- Extract provided:
The startup implementation supports the notion of a startup test which can be executed during WinRunner
initialization. This allows project-specific compiled modules [memory resident libraries] and GUI Maps
[discussed in section 2.6 on page 5] to be loaded. The functions and variables contained in these modules
can then be used by all tests that are run during that WinRunner session.
Both tools allow most of the configuration setup established in these files to be over-ridden with runtime
code in library functions or the test scripts.

Test Termination
SilkTest tests terminate on exceptions, which are not explicitly trapped in the testcase. For example if
a window fails to appear during the setup phase of testing [i.e. the phase driving the application to a
verification point], a test would terminate on the first object or window timeout exception that is thrown
after the errant window fails to appear.
WinRunner tests run to termination [in unattended Batch mode] unless an explicit action is taken to
terminate the test early. Therefore, tests that ignore this termination model will continue running for long
periods of time after a fatal error is encountered. For example if a window fails to appear during the setup
phase of testing, subsequent context sensitive statements [i.e. clicking on a button, performing a menu pick,
etc.] will fail—but this failure occurs after a multi-second object/window “is not present” timeout expires
for each missing window and object. [When executing tests in non-Batch mode, that is in Debug, Verify, or
Update modes, WinRunner normally presents an interactive dialog box when implicit errors such as
missing objects and windows are encountered].

- Listed records:
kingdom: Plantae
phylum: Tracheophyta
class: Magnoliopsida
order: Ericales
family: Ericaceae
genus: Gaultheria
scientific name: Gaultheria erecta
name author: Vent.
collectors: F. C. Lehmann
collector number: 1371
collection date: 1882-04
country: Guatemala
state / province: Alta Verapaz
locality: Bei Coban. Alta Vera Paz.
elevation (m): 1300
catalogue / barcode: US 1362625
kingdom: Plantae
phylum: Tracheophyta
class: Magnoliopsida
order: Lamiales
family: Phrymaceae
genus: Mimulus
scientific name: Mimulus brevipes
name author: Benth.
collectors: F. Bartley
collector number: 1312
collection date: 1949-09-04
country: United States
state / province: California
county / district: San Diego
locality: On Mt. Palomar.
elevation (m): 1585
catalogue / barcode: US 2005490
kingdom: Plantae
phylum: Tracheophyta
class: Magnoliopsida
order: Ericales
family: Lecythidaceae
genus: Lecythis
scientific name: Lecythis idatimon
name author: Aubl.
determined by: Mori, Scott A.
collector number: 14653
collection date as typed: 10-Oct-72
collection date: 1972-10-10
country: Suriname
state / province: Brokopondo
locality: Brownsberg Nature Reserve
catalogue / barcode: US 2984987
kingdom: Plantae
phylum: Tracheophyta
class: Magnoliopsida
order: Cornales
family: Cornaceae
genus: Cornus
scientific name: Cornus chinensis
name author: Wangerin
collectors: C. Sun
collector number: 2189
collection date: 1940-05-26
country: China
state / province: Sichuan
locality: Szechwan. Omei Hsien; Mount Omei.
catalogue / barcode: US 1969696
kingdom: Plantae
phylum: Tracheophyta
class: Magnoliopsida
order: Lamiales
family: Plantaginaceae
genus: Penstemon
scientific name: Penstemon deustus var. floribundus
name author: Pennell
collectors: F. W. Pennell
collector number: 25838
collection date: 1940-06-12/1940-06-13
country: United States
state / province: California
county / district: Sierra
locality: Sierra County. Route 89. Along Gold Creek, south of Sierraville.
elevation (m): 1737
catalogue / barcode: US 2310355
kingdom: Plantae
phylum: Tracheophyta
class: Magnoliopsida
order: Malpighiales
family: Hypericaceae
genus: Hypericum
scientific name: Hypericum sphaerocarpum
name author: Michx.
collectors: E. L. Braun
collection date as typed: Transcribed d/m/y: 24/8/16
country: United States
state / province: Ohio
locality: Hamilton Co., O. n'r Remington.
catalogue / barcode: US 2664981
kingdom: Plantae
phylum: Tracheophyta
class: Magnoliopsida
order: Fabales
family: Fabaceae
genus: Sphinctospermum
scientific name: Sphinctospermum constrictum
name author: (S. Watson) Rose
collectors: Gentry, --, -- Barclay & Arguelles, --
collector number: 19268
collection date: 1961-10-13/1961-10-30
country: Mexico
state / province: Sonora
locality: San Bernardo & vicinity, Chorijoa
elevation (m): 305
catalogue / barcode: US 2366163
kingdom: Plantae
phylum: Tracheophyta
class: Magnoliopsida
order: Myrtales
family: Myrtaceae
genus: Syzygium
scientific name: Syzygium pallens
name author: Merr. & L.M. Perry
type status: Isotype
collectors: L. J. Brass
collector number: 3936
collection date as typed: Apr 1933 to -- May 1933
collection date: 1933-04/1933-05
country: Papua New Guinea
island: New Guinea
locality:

- Work instruction:
Please list every WinRunner execution mode named in the passage on test startup and termination. The records that come after this passage are separate material and have no connection to it.

- Answer to this problem:
Batch, Debug, Verify, Update